Corman’s focus then switched to the food industry. Imagine a hacker could alter the readings given by a refrigerator in transit or take out that sensor altogether. All of a sudden, there are lorry-loads of food heading for supermarkets that are potentially unsafe. At best, the alarm will be raised in time and a mass recall implemented, which will be costly. At worst, those products make it to market and people get sick.
For so long cyberattacks have been something that we worry will cost a lot of money and may cause some embarrassment. We’re now beginning to see the real-world consequences – the life and death consequences – for poor cybersecurity.
There is, of course, the shadowy spectre of state-sponsored cybersecurity attacks too. Sachs warned that both Russia and China have the capability to launch damaging cyberattacks on the US (he was also keen to remind the audience of the US’ power in this regard too), and Corman also expressed great fear that conflict in Ukraine will bring with it cyberattacks on the 16 so-called critical infrastructures, of which the food supply is one. If you could significantly disrupt a nation’s food supply, its ability to either impose sanctions or fight back militarily would be vastly reduced. Corman’s worries are not difficult to understand.
Cybersecurity is food safety
It’s quite apparent by now that the cybersecurity threat is not something that is coming down the tracks, it’s here now and will only grow in the coming years. So is the food industry prepared? The impression Corman and Sachs gave was a resounding ‘no’.
Using the medical industry as a benchmark again, Corman revealed that 85 percent of medical institutions in the US do not have a cybersecurity expert on staff. He wagered that the food industry would tell a similar tale, and you would be brave to disagree.
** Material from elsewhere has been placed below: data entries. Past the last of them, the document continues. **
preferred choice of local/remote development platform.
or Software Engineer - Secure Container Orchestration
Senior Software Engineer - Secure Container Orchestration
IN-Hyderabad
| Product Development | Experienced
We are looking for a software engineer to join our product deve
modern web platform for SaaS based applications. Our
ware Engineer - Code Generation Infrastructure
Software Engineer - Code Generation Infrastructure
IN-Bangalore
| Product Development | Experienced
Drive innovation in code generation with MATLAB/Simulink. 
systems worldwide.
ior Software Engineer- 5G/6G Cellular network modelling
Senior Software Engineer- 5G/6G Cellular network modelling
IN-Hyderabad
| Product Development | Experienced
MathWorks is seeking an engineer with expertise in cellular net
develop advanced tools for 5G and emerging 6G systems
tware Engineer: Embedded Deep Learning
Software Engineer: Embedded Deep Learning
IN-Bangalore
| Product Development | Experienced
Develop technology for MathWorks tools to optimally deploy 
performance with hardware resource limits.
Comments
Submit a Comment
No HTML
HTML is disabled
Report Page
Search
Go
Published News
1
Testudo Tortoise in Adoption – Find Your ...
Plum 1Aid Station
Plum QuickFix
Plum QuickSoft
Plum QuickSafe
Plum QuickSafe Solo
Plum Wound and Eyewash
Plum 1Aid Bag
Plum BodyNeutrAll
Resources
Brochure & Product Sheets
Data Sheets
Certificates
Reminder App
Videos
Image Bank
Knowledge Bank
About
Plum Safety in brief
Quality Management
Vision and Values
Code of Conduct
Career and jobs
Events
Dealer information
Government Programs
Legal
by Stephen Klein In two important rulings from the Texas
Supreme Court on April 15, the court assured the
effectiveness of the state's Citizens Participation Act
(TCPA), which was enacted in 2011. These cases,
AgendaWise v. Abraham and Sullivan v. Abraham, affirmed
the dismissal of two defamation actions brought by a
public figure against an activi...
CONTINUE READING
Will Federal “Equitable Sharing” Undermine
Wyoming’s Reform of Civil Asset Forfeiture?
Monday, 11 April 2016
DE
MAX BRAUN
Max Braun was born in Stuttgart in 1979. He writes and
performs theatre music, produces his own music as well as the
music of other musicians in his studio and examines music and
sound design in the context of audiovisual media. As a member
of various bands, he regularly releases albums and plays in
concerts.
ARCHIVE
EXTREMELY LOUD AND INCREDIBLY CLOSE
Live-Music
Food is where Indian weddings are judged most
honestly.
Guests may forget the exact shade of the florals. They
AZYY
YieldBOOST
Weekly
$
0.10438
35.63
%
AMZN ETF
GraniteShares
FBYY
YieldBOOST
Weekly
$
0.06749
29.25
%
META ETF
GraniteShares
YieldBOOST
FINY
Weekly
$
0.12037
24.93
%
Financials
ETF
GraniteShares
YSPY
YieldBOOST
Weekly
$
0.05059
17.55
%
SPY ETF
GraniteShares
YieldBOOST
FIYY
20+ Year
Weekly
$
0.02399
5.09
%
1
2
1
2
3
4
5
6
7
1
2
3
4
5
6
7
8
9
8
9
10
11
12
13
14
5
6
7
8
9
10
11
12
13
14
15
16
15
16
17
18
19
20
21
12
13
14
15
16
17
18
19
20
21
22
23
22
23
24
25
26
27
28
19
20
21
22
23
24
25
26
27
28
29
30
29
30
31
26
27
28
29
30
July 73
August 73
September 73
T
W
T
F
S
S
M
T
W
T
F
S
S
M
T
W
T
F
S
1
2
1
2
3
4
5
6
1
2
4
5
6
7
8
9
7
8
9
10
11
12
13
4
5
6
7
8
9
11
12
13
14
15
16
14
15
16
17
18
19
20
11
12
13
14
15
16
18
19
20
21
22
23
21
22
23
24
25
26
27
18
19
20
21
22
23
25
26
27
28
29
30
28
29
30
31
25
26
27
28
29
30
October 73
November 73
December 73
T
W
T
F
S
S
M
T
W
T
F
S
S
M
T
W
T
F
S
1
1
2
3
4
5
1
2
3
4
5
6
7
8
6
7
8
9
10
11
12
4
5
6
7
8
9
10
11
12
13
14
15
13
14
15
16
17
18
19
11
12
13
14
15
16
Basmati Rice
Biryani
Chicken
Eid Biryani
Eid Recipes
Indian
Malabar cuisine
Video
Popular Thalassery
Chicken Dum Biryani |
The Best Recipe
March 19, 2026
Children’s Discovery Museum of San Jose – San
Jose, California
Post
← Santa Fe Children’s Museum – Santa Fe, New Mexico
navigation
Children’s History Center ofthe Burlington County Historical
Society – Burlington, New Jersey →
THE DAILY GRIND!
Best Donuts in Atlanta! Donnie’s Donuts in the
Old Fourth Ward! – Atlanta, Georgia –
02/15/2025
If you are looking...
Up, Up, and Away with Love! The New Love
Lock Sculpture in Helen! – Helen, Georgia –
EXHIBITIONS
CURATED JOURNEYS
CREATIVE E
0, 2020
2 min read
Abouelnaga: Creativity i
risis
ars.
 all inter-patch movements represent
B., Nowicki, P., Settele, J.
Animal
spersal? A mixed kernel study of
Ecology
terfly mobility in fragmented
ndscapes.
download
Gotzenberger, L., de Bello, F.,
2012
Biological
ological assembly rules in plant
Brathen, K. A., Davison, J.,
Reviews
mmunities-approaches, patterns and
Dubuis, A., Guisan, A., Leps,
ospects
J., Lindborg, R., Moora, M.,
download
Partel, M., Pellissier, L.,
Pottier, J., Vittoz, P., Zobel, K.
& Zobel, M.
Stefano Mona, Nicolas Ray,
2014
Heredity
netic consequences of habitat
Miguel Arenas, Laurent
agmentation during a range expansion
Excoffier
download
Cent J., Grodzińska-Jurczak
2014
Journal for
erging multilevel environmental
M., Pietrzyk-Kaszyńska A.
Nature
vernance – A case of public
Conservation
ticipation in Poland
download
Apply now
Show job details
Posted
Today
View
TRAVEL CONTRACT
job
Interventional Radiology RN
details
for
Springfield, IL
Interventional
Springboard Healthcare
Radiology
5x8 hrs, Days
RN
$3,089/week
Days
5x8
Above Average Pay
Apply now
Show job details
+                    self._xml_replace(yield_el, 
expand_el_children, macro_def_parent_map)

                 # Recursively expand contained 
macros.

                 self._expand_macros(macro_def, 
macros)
So aside from keeping food safe, should manufacturers now be investing in costly cybersecurity departments? John Spink, Director of the Food Fraud Academy at Michigan State University, says they are one and the same thing. As he revealed, cybersecurity is not explicitly referred to in ISO standards (it is briefly mentioned in ISO 22000), but almost every piece of food regulation does require those it governs to assess the risk. The Food Safety Modernisation Act explicitly mandates that food retailers perform hazard analysis. And having listened to the experts speak for more than an hour on this matter of cybersecurity, it is very difficult to suggest that cyberattacks are not a hazard.
In that sense, good cybersecurity is not just business critical, it’s a food safety issue.